L’évolution de la législation européenne va actuellement plutôt dans le sens de la filière PTMB (Lornage et al., 2007 ; de Gioannis et al., 2009), en raison de critères stricts sur le contenu en matière organique biodégradables acceptable en entrée d’ISDND. Ce contenu doit diminuer de 25%, 50% puis 65% en 2006, 2009 et 2016 respectivement par rapport aux valeurs de 1995 (Directive n°1999/31/CE du 26/04/99).

Le coût élevé de la filière PTMB reste toutefois un frein majeur à son développement, notamment en France, où les exigences de la Directive précitée sont déjà respectées à l’échelle des flux globaux en raison d’un fort taux d’incinération (Berthe, 2006 ; Lornage et al., 2007). C’est notamment ce contexte qui a permis à la France de lancer plusieurs programmes de recherches et pilotes sur la technique du bioréacteur.

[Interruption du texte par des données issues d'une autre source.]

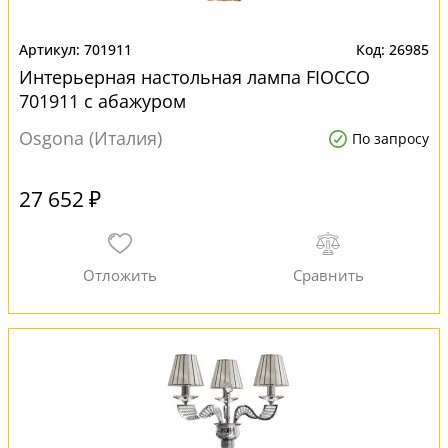
701911
26985
Интерьерная настольная лампа FIOCCO
701911 с абажуром
Osgona (Италия)
По запросу
27 652 ₽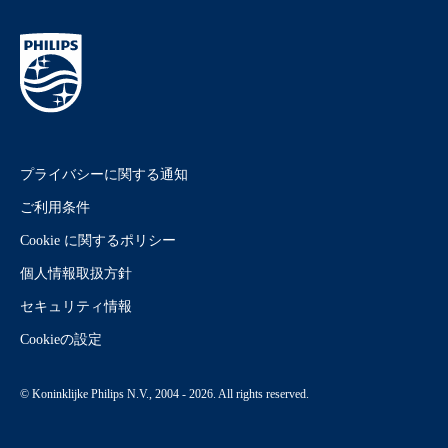
プライバシーに関する通知
ご利用条件
Cookie に関するポリシー
個人情報取扱方針
セキュリティ情報
Cookieの設定
© Koninklijke Philips N.V., 2004 - 2026. All rights reserved.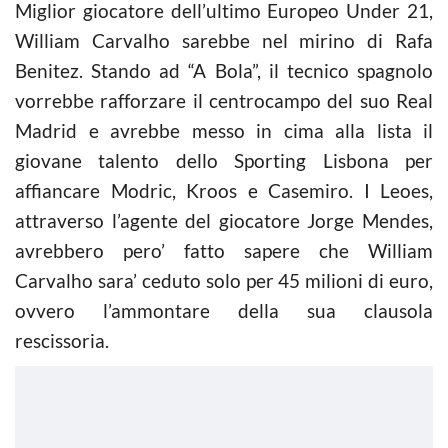
Miglior giocatore dell’ultimo Europeo Under 21,
William Carvalho sarebbe nel mirino di Rafa
Benitez. Stando ad “A Bola”, il tecnico spagnolo
vorrebbe rafforzare il centrocampo del suo Real
Madrid e avrebbe messo in cima alla lista il
giovane talento dello Sporting Lisbona per
affiancare Modric, Kroos e Casemiro. I Leoes,
attraverso l’agente del giocatore Jorge Mendes,
avrebbero pero’ fatto sapere che William
Carvalho sara’ ceduto solo per 45 milioni di euro,
ovvero l’ammontare della sua clausola
rescissoria.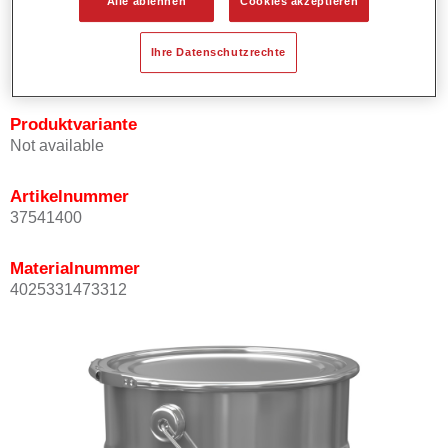
Alle ablehnen
Cookies akzeptieren
Richtlinie.
Bietet sehr gute Korrosionsbeständigkeit.
Ihre Datenschutzrechte
Schnelle Trocknung.
Produktvariante
Not available
Artikelnummer
37541400
Materialnummer
4025331473312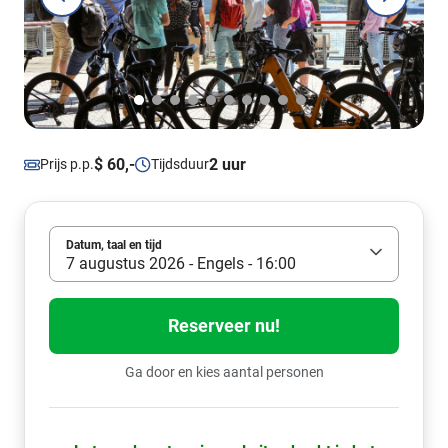
$ 60,-
2 uur
Prijs p.p.
Tijdsduur
Datum, taal en tijd
7 augustus 2026 - Engels - 16:00
Reserveer nu!
Ga door en kies aantal personen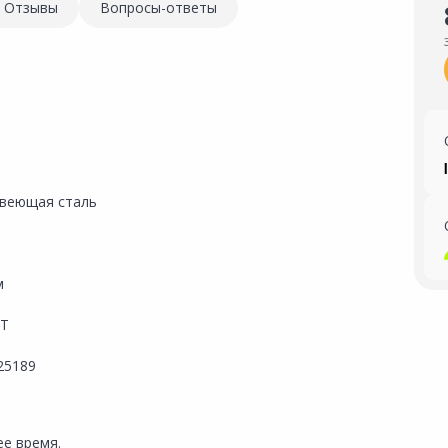
Отзывы
Вопросы-ответы
веющая сталь
м
СТ
25189
е время.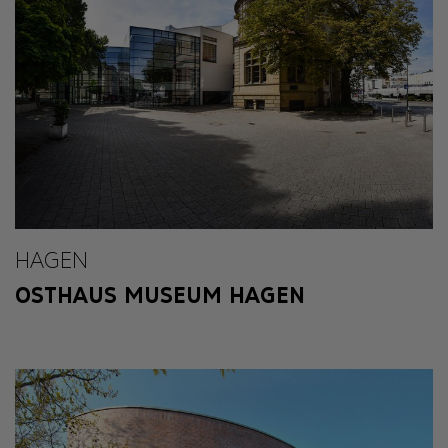
HAGEN
OSTHAUS MUSEUM HAGEN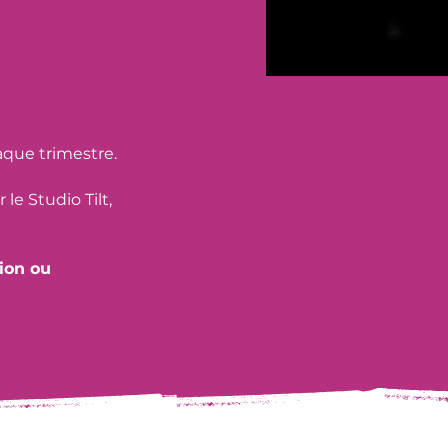
aque trimestre.
le Studio Tilt,
tion ou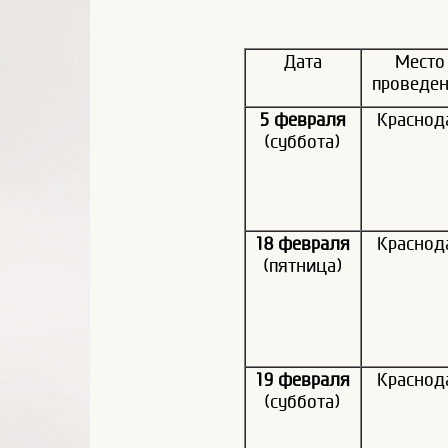
Дата
Место
проведе
5 февраля
Краснод
(суббота)
18 февраля
Краснод
(пятница)
19 февраля
Краснод
(суббота)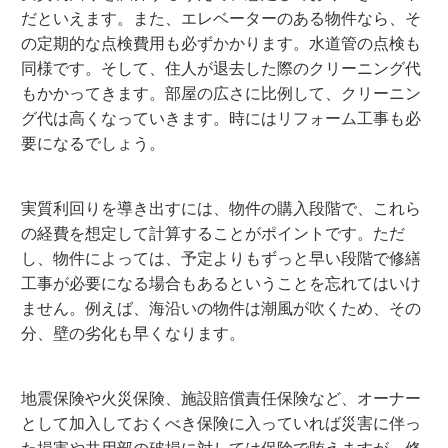
だといえます。また、エレベーターのある物件なら、そ
の定期的な点検費用も必ずかかります。水道管の点検も
同様です。そして、住人が退去した際のクリーニング代
もかかってきます。部屋の広さに比例して、クリーニン
グ代は高くなっていきます。時にはリフォーム工事も必
要になるでしょう。
実質利回りを導き出すには、物件の購入段階で、これら
の経費を想定して計算することがポイントです。ただ
し、物件によっては、予定よりもずっと早い段階で修繕
工事が必要になる場合もあるということを忘れてはいけ
ません。例えば、海沿いの物件は潮風が吹くため、その
分、壁の劣化も早くなります。
地震保険や火災保険、施設賠償責任保険など、オーナー
として加入しておくべき保険に入っていれば災害に伴っ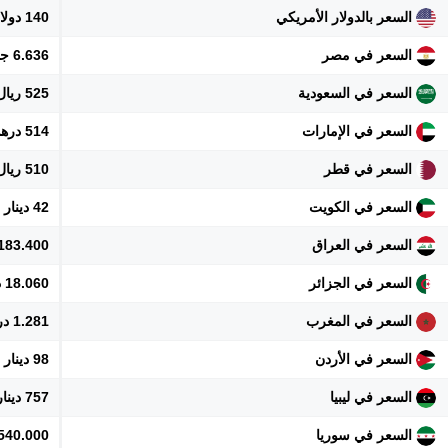
السعر بالدولار الأمريكي
140 دولار
السعر في مصر
6.636 جنيه
السعر في السعودية
525 ريال
السعر في الإمارات
514 درهم
السعر في قطر
510 ريال
السعر في الكويت
42 دينار
السعر في العراق
183.400 دينار
السعر في الجزائر
18.060 دينار
السعر في المغرب
1.281 درهم
السعر في الأردن
98 دينار
السعر في ليبيا
757 دينار
السعر في سوريا
1.540.000 ل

Les recherches doivent indéniablement continuer vers ces deux voies qui ont en commun d’avoir pour but l’accélération de la biodégradation des déchets de façon contrôlée. Toutes deux permettent une réduction du volume de déchets, d’ordre de grandeur d’ailleurs relativement comparable (Lornage et al., 2007). Dans des conditions normales d’exploitation, les deux techniques permettent de réduire de façon très significative les émissions de GES des installations. La question des émissions résiduelles reste toutefois d’actualité pour les deux filières (de Gioannis et al., 2009). Le choix entre les filières reste donc largement « idéologique », mais dépend surtout de la structuration locale de la filière déchets, des installations déjà existantes, des débouchés des produits du traitement, de l’acceptabilité des coûts de traitement et de la maîtrise des technologies.

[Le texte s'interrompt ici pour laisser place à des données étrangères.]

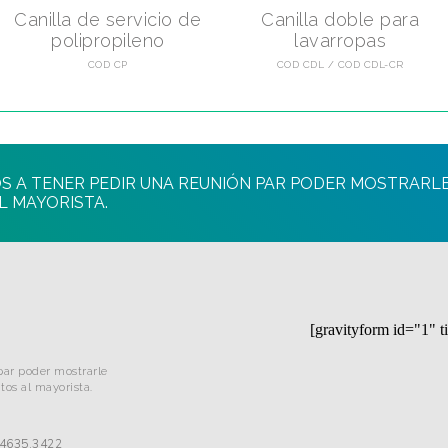
Canilla de servicio de
Canilla doble para
polipropileno
lavarropas
COD CP
COD CDL
COD CDL-CR
MOS A TENER PEDIR UNA REUNIÓN PAR PODER MOSTRARL
L MAYORISTA.
[gravityform id="1" ti
 par poder mostrarle
tos al mayorista.
 4635.3422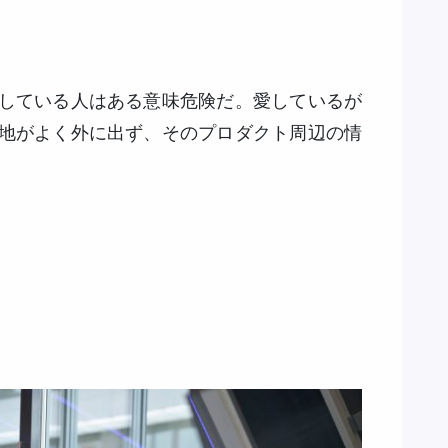
している人はある意味危険だ。愛しているが
地がよく外に出ず、そのプロダクト周辺の情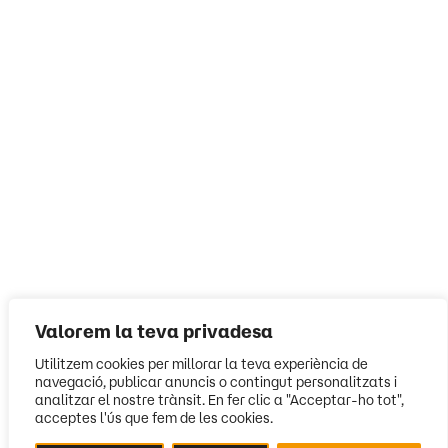
Valorem la teva privadesa
Utilitzem cookies per millorar la teva experiència de
navegació, publicar anuncis o contingut personalitzats i
analitzar el nostre trànsit. En fer clic a "Acceptar-ho tot",
acceptes l'ús que fem de les cookies.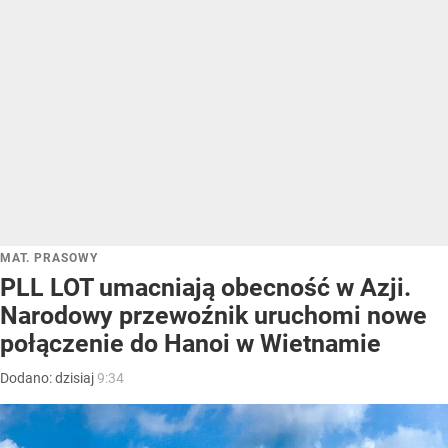
MAT. PRASOWY
PLL LOT umacniają obecność w Azji.
Narodowy przewoźnik uruchomi nowe
połączenie do Hanoi w Wietnamie
Dodano:
dzisiaj
9:34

Une autre voie d’accélération des processus de stabilisation, complémentaire aux deux voies précitées, consiste en l’injection d’air dans le massif de déchet pour favoriser la biodégradation aérobie (FNADE-Ademe, 2007). Testée à grande échelle notamment en Allemagne, ses potentialités semblent prometteuses (Ritzkowski et Stegmann, 2007), et cette technique sera sans aucun doute amenée à être davantage développée dans les prochaines années, mais elle se heurte pour le moment à des problèmes d’autorisation de mise en œuvre notamment en France, où elle a été longtemps interdite.

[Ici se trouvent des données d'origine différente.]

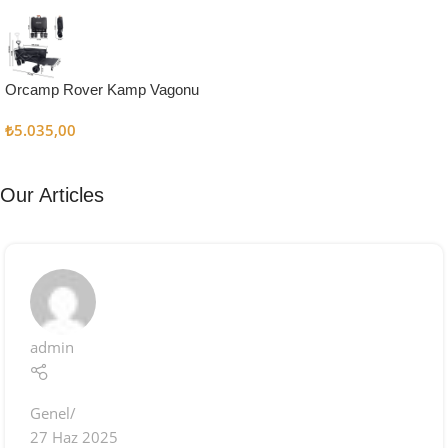
Kampçı
Şefler İçin
Keşfet
Orcamp Rover Kamp Vagonu
₺
5.035,00
Our Articles
admin
Genel
27 Haz 2025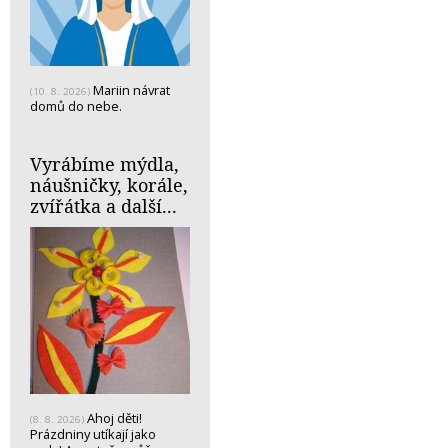
Mariin návrat
(10. 8. 2026)
domů do nebe.
Vyrábíme mýdla,
náušničky, korále,
zvířátka a další...
Ahoj děti!
(8. 8. 2026)
Prázdniny utíkají jako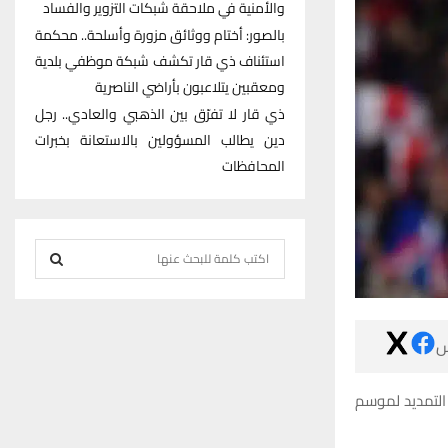
والأمنية في ملاحقة شبكات التزوير والفساد
بالصور: أختام ووثائق مزورة وأسلحة.. محكمة
استئناف ذي قار تكشف شبكة موظفي بلدية
ومعقبين يتلاعبون بأراضي الناصرية
ذي قار لا تفرّق بين الذهبي والعادي.. رجل
دين يطالب المسؤولين بالاستعانة بخبرات
المحافظات
S
e
S
a
r
E

c
h
A
وينتهي عقد ال
f
R
o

Dans ce manuscrit, l’accent sera davantage mis sur le stockage en mode bioréacteur, dans la mesure où cette technique reste pour le moment l’option principale choisie par de nombreux pays, notamment la France, pour faire évoluer la filière stockage, tout en continuant les recherches sur d’autres possibilités alternatives. Dans ce contexte, des déchets prétraités ou avec ajout d’autres matériaux seront également testés.